Kanunî Sultan Süleyman zamanında korkudan kimse hırsızlık yapamazmış.

Hırsızları feci şekilde idam ederlermiş.

O zamanın cezaî müeyyideleri (yaptırımları) hırsızlığın kökünü kesiyormuş.

Tabiî ki, aç kalıp fırından bir ekmek çalan kimseye merhametsizce ceza verilmez.

Lakin hırsızlığı bir spor, bir meslek haline getirenlere fazla acımamak gerekir.

Bir ara İstanbul'da kapkaççılık çok yaygındı. Mesela Aksaray'da kapkaççılık bir türlü önlenemiyordu.

Halk arasında yaygın bir kanaat vardı: "Kapkaççılar 'Filancalarla' ortak... Ortak olmasalar mutlaka yakalanırlar..."

Kur'anda hırsızların ellerinin kesilmesi emrediliyor.

İslam hukuku öncelikle hırsızlığı keser.

Ceza Kanunu hırsızlara ceza veriyor ama bu cezalar ibret-i müessire olmuyor, hırsızlık artarak devam ediyor... Demek ki, Ceza Kanunu, suçları önlemek ve azaltmak fonksiyonunu yitirmiş.

İstanbul civarında yüz binlerce yazlık, bahçeli villa inşa edildi.

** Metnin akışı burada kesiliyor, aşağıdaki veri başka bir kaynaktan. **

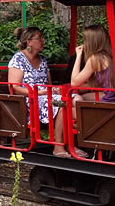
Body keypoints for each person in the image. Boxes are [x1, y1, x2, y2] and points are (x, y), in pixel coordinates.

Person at [7, 26, 69, 157]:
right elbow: (14, 88)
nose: (43, 41)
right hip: (30, 99)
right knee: (63, 103)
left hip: (45, 97)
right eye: (39, 38)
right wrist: (38, 93)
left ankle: (73, 143)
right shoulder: (18, 59)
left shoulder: (43, 60)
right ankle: (58, 146)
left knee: (72, 99)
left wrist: (54, 90)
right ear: (29, 42)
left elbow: (48, 84)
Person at [71, 24, 115, 117]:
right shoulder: (114, 55)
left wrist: (78, 55)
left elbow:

Yapılaşma ile birlikte hırsızlık da çok arttı.

Yazlıklarda devamlı oturulmuyor. Hırsızlar günde 24 saat üç vardiya çalışıyor.

Bir orman müdürünün gece evine girmişler, karısıyla birlikte yatarken alnına silah dayayıp beylik tabancasını çalmışlar.

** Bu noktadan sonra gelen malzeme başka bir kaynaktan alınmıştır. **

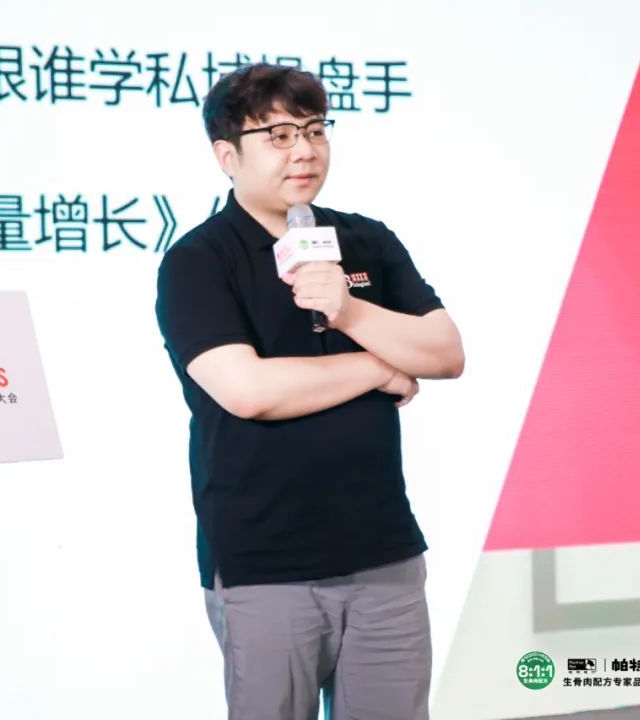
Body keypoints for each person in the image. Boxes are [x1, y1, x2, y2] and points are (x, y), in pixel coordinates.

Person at [154, 63, 464, 720]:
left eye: (315, 130)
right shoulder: (199, 260)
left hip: (385, 552)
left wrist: (350, 312)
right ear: (227, 156)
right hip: (266, 561)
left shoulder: (366, 240)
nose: (304, 150)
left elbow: (444, 352)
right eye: (278, 135)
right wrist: (379, 368)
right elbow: (248, 390)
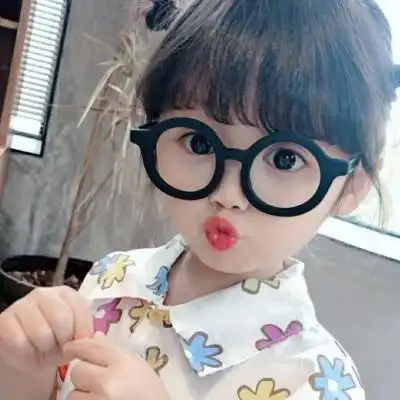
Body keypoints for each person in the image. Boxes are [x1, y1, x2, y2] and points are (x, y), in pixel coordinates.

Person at [0, 0, 399, 399]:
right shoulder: (113, 279)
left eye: (285, 159)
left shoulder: (316, 382)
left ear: (353, 185)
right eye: (198, 142)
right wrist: (23, 369)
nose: (228, 195)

Benim bağ evim dört kere soyuldu. İçinde kıymetli eşya yoktu ama yine bir şeyler götürdüler. İki jeneratör, elektrikli süpürge, pompalı lüks lambaları, hattâ piknik tüpleri...

Bundan on yıl kadar önce bir gün yorgun argın geldim, kapıyı açtım ki, ev yangın yeri gibi... Hırsız kıymetli eşya bulamayınca her şeyi dökmüş saçmış.

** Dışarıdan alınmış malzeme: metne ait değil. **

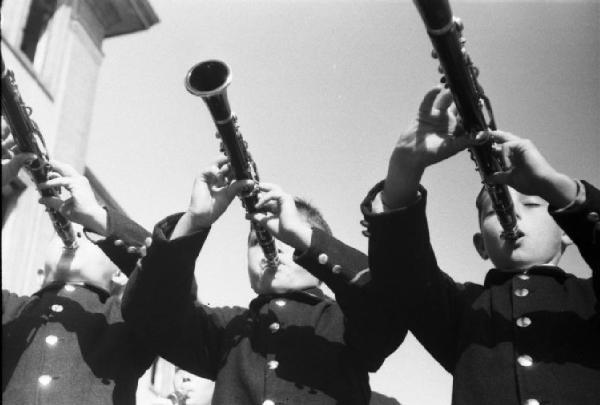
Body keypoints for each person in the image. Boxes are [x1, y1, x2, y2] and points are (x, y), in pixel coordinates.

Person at [360, 86, 600, 404]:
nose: (510, 212)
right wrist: (405, 165)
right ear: (481, 245)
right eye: (492, 210)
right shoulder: (464, 309)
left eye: (531, 204)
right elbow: (404, 274)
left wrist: (558, 188)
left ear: (566, 229)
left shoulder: (591, 298)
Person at [122, 157, 406, 404]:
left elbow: (390, 308)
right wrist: (194, 221)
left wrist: (303, 237)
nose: (272, 248)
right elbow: (149, 314)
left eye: (288, 239)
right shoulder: (230, 329)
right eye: (257, 241)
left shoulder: (345, 320)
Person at [2, 145, 156, 404]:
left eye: (88, 233)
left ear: (120, 274)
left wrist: (100, 218)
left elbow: (168, 279)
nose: (71, 233)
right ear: (42, 269)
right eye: (58, 231)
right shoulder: (11, 309)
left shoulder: (128, 320)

Yanımdakine git jandarmaya haber ver dedim, sonra sinirimi yatıştırmak için nefis bir çay demlemek üzere mutfağa girdim. Çayı demleyemedim, çünkü hırsız(lar) çay takımını da götürmüştü!

Hırsızlık çok yaygın...

Kaç sene oldu hatırlamıyorum. Küçük kız şeftali isterim diye ağlıyormuş. Para yok... Ablası dayanamamış, manavdan bir mi iki mi şeftali çalmıştı... Ve yakalanmış, cezaevine atılmıştı. Gazeteler epey yazdılar, genç kız, iki şeftali çaldığı için bayramı kodeste geçirmişti.

Bir de birkaç dilim, yemek için baklava çalan ve tutuklanan çocuklar hadisesi vardır. Merak eden internetten arayıp okuyabilir.

Büyük hırsızlar şu sıcaklarda ne yapıyorlar acaba?

Lüks otellerin roof barlarında buzlu viskiler içiyorlardır. Bazılarının viski yerine "fiski" dediğinden eminim.

Bir sahte dindar, epey mal götürdükten sonra günahlarının affı ve Zemzemle yıkanmış gibi tertemiz olmak için için umreye gitmiş, Kâbe'ye tepeden bakan lüks bir süit kiralamış.

Bir belediye kaldırım döşetmişti. Aradan altı ay geçmeden döşenen karoların çoğu yerinden oynamış, kırılmıştı. Bu da bir hırsızlık değil midir?

Devletin veya belediyenin resmî otomobilini şahsî işleri için kullanıyor... Hırsız hırsız hırsız!..

Beş sene oldu mu, devletin ambülansı ile Trakya'dan İzmit taraflarına piknik yapmaya, gezmeye gitmişlerdi. Kimler? Hırsızlar...

İnsan bazen kendine karşı hırsızlık yapar.

Vaktini öldürüyor... Kendi vaktini çalan bir hırsızdır o.

Gençliğini boşa harcıyor. Hırsız!

Zekat vermeyenler, fakirlerin hakkını çalıyor.

Hakları olmadığı halde, Kur'ana, Sünnete, fıkha, Şeriata aykırı şekilde zekat toplayanlar ve bu zekatları yine Kur'ana, Sünnete aykırı olarak sarf edenler de hırsızdır, hem de katmerli hırsız.

İslam'ın gerçekten uygulandığı Müslüman bir toplumda hırsızlık çok nâdir olur.

Bir İslam şehrinde kaybedilen bir çanta, cüzdan döner dolaşır sahibini bulur.

Bir müşteri takside para paketini unutmuş, şoför paketi polise götürmüş, polis sahibini aramış ve para törenle verilmiş... Böyle bir ülke batmış demektir.

Unutulan bir paranın sahibine verilmesi çok tabiî bir hadisedir, bunun için tören mören yapılmaz.

Eski sanatlı mezar taşlarının bile çalındığı bir ülkede yaşıyoruz.

Camilerde bir tek antika halı, kilim, seccade kalmadı.

Camilerdeki hüsn-i hat levhaları bile çalındı.

Vakıfların kıymetli eşya deposu soyuldu ve yakıldı. Kimler yaktı? Hırsızlar.

Hırsızlar ordusu yeni Ceza Kanunundan pek şikayetçi değil ama bir sıkıntıları var. Cezaevleri çok dolu olduğu için gereken konfor sağlanamıyor.

Konforlu bir hayat sürmek için hırsızlık yapanları konforsuz hapishanelerde yatırmak... Bu da bir tür adaletsizlik değil midir?